- TASK DIRECTIONS
Pick up the passage about hospital vein scanners after its final sentence and continue writing it.

- EXTRACT TO READ
- - - - -

Indeed, this new type of technology, even this specific product, is already being introduced all over the United States.
For instance, New York University’s Langone Medical Center has already implemented the vein scanners in some of its medical facilities. Manufactured by Fujitsu, the scanners are being placed in the hospital under the guise of greater convenience (the marketing gift that keeps on giving) and faster access to medical records. Health histories, insurance forms, and other documents are all handled electronically and at a much faster pace with the help of the new vein scanners.
As Jonathan Allen reports for Reuters:
The initial set-up for a new patient takes about a minute, the hospital said, while subsequent scans only take about a second.
"We can then just ask one question: ‘Has your insurance changed?’ Birnbaum [Bernard Birnbaum, the vice dean and chief of hospital operations for the center] said. If ‘no,’ you don’t have to fill out a single form.”
Currently, the program is optional and Birnbaum claims that only around 1% of the patients have objected. Unfortunately, in 2011, this is completely believable.
It should be noted, however, that almost every element of any control grid begins by being optional when it is first introduced to the target population. But, as more and more individuals acquiesce to the system, the more inconvenient and, subsequently, the harder it will become for the rest of us to opt out. Eventually, the ability to opt out will be removed altogether.

- - - - -

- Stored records
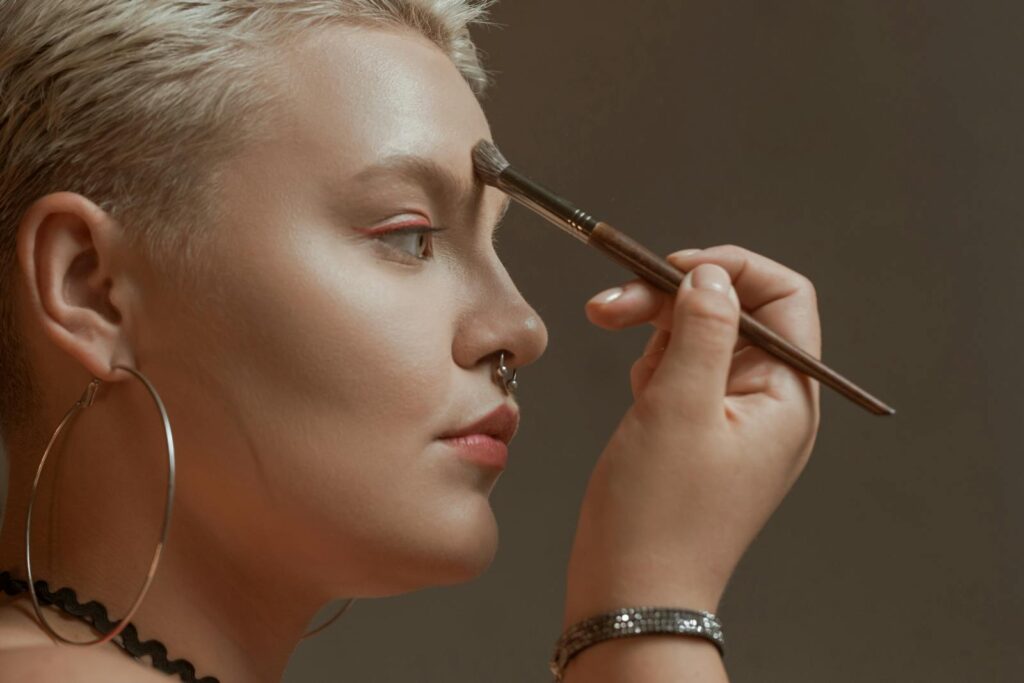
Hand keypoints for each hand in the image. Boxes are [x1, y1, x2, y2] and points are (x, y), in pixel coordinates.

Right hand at [563, 245, 821, 626]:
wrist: (630, 593)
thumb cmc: (658, 516)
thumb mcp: (679, 406)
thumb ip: (701, 329)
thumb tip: (711, 275)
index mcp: (787, 397)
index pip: (784, 298)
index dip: (731, 270)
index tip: (671, 268)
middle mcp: (768, 405)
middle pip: (733, 314)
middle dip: (671, 299)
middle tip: (609, 305)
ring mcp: (733, 421)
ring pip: (700, 340)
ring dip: (655, 332)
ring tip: (618, 358)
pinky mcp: (699, 434)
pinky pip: (682, 374)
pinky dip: (653, 367)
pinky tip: (636, 394)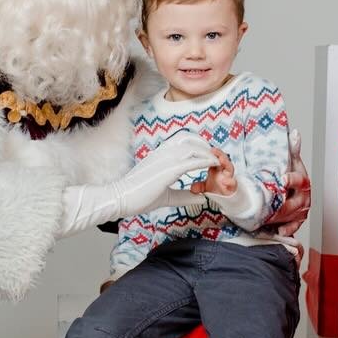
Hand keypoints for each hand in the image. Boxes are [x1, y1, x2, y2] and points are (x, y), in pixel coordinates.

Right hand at [57, 135, 216, 236]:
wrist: (120, 198)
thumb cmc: (139, 197)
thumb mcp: (166, 196)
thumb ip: (184, 195)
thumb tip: (201, 197)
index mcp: (160, 155)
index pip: (182, 140)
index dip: (197, 145)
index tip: (207, 155)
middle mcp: (163, 153)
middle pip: (190, 138)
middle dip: (205, 145)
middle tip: (214, 157)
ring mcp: (166, 159)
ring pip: (193, 147)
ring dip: (208, 153)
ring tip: (217, 161)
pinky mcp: (169, 169)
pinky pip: (192, 161)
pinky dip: (205, 161)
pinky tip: (213, 165)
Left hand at [192, 148, 236, 196]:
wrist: (226, 199)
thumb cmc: (217, 189)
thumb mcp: (205, 187)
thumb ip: (199, 186)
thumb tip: (192, 187)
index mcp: (216, 169)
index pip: (215, 158)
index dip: (212, 153)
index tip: (206, 149)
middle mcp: (223, 171)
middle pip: (223, 159)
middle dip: (219, 154)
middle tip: (213, 150)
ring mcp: (229, 177)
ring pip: (230, 168)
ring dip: (226, 163)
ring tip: (221, 160)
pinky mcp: (232, 186)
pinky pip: (232, 182)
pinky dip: (229, 181)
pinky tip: (225, 180)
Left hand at [267, 129, 310, 235]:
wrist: (291, 190)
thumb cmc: (290, 175)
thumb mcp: (291, 161)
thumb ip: (292, 149)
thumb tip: (295, 134)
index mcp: (303, 181)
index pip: (299, 180)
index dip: (291, 180)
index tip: (282, 179)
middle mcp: (304, 196)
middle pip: (295, 202)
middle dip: (281, 204)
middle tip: (269, 205)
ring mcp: (301, 210)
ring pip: (292, 215)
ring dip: (280, 218)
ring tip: (268, 218)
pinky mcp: (296, 221)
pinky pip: (293, 227)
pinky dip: (287, 230)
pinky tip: (279, 231)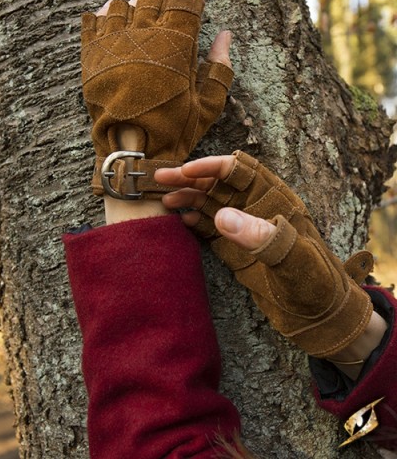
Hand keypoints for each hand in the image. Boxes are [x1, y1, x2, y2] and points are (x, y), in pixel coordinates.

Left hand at [81, 0, 233, 198]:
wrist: (130, 154)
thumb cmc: (174, 131)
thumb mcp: (208, 106)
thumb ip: (219, 68)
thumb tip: (225, 35)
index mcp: (175, 47)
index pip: (186, 0)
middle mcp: (144, 38)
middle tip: (173, 7)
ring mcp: (114, 44)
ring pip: (124, 3)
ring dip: (138, 5)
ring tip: (144, 20)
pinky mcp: (92, 55)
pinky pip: (95, 18)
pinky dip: (107, 14)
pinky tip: (115, 23)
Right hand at [156, 151, 374, 359]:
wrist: (321, 316)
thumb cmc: (316, 283)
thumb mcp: (293, 259)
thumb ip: (260, 236)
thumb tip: (221, 217)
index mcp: (275, 199)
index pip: (240, 171)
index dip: (212, 167)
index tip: (186, 170)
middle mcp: (257, 208)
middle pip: (219, 183)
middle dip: (191, 179)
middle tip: (161, 178)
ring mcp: (246, 228)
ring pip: (211, 203)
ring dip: (189, 198)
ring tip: (164, 200)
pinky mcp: (237, 249)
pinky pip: (211, 228)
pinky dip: (195, 221)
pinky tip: (181, 220)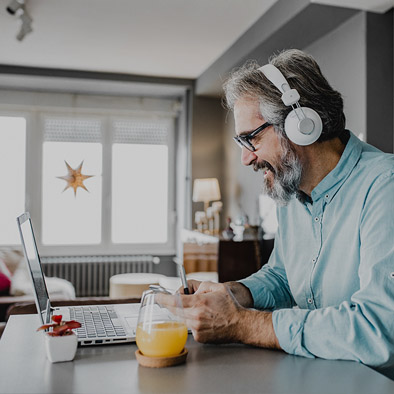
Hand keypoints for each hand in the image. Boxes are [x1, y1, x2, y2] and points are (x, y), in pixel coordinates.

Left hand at [157, 282, 280, 348]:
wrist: (240, 325)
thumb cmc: (230, 306)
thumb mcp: (218, 287)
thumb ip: (201, 284)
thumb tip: (189, 288)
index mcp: (199, 302)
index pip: (174, 300)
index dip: (163, 298)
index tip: (157, 296)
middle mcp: (195, 316)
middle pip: (175, 310)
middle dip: (173, 304)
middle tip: (176, 299)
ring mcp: (196, 328)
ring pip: (181, 318)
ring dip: (185, 312)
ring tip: (199, 309)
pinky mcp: (198, 337)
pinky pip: (189, 327)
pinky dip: (192, 321)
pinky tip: (204, 319)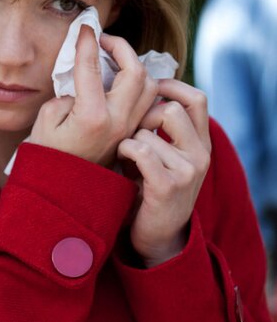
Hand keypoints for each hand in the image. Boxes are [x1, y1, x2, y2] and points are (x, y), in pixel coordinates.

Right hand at [28, 26, 157, 165]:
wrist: (63, 191)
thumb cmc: (49, 156)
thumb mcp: (46, 120)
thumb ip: (67, 95)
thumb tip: (84, 83)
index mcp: (93, 116)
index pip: (93, 67)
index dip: (87, 42)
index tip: (84, 27)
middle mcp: (117, 121)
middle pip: (137, 72)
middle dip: (122, 48)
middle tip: (103, 40)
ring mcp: (128, 129)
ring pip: (149, 86)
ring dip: (134, 66)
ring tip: (113, 59)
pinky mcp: (132, 134)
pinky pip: (147, 102)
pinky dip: (139, 84)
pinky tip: (121, 80)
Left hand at [118, 79, 210, 267]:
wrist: (156, 235)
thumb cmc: (148, 186)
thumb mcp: (163, 154)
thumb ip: (160, 128)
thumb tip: (142, 90)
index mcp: (200, 142)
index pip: (196, 99)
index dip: (170, 86)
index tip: (148, 89)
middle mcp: (200, 154)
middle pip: (171, 109)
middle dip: (143, 115)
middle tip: (131, 131)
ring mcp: (186, 171)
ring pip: (148, 132)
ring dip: (128, 141)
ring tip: (125, 156)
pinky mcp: (168, 186)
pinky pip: (140, 151)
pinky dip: (124, 152)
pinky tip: (121, 162)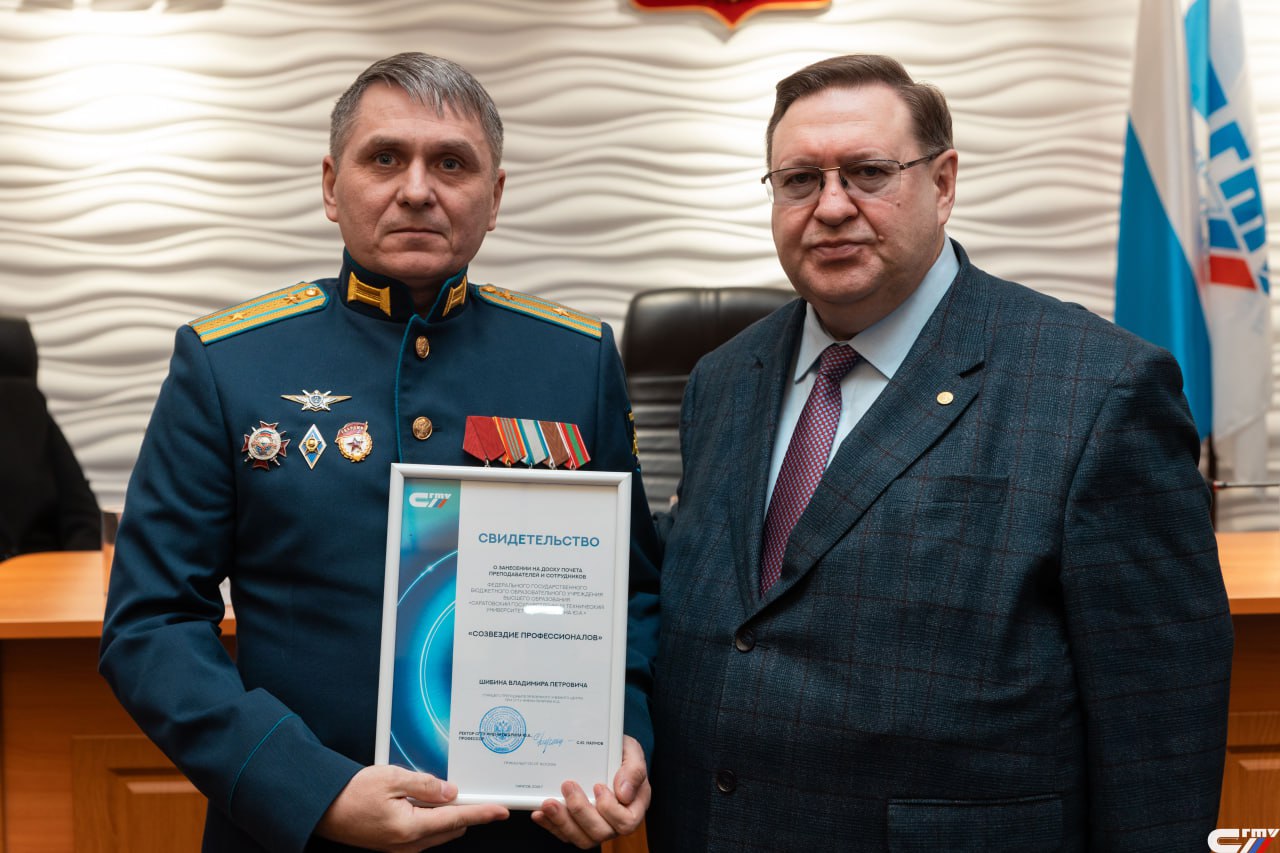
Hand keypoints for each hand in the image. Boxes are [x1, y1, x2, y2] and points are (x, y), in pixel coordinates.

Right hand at [314, 765, 508, 851]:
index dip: (482, 813)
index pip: (457, 819)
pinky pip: (424, 834)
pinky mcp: (394, 846)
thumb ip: (425, 785)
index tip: (501, 811)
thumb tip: (450, 791)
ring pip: (439, 832)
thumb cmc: (352, 793)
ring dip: (448, 816)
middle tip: (472, 791)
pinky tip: (425, 802)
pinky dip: (432, 819)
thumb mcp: (391, 778)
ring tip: (445, 793)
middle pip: (452, 828)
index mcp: (410, 828)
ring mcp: (401, 848)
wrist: (323, 809)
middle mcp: (408, 844)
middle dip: (465, 811)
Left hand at [531, 735, 650, 848]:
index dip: (610, 809)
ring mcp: (595, 826)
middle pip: (600, 833)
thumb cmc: (621, 754)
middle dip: (580, 812)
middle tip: (567, 786)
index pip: (626, 822)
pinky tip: (540, 812)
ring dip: (562, 822)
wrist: (607, 751)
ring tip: (548, 803)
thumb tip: (624, 793)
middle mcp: (614, 822)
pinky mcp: (576, 826)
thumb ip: (634, 770)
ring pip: (581, 838)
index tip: (598, 786)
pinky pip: (564, 833)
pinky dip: (550, 825)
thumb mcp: (633, 753)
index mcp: (633, 807)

- - - - -

- TASK RESPONSE
Although NYU’s program has received more attention than most of the other vein scanner stations, it is important to remember that it is not the only one of its kind. It is merely one of the first to be implemented at a hospital in the Northeast. Several other hospitals have already introduced the system and more will likely follow.
Schools, too, have begun to implement the Fujitsu systems. For instance, the Pinellas County School District in Florida recently announced that it was introducing the system in order “to identify students and thereby reduce waste and the threat of impersonation.”
With the new scanners, the students are able to have their meals deducted from their account, upon scanning their palms, as they march single file in the feeding lines during lunch time. Of course, this type of technology is not new to Pinellas County. The students have been finger scanning in order to gain access to their lunch for years.
Obviously, the introduction of the Fijitsu vein scanners in the NYU hospitals and the Pinellas County School District are simply more examples of how gradualism is used in order to condition the public into accepting these technologies as a fact of life. Particularly if the younger generation can be trained to accept palm scans even for the most basic and common goods and services, they and the generation that comes after them will never think to question the greatly enhanced digital control grid when it is rolled out into the general social sphere.
Not only will an entire generation come to accept the scanners as normal, it is almost guaranteed that they will eventually come to demand them. Indeed, it is not likely that we will have to wait for a younger generation to be fully indoctrinated for something of this nature to occur.
As Christopher Mims glowingly writes for Technology Review,
If the slow rollout of NFC holds any lessons, it’s that breaking the monopoly of the existing payment system is difficult, especially when merchants bear the cost. But a biometric identification system could be a unique identifier that might justify its additional expense for some vendors. If you think waiving your phone to pay for something is convenient enough to convince you to go to one coffee shop versus another, imagine how thrilled people will be to simply raise their hand?
If this is indeed the case, then those of us who value privacy and freedom better start raising our voices.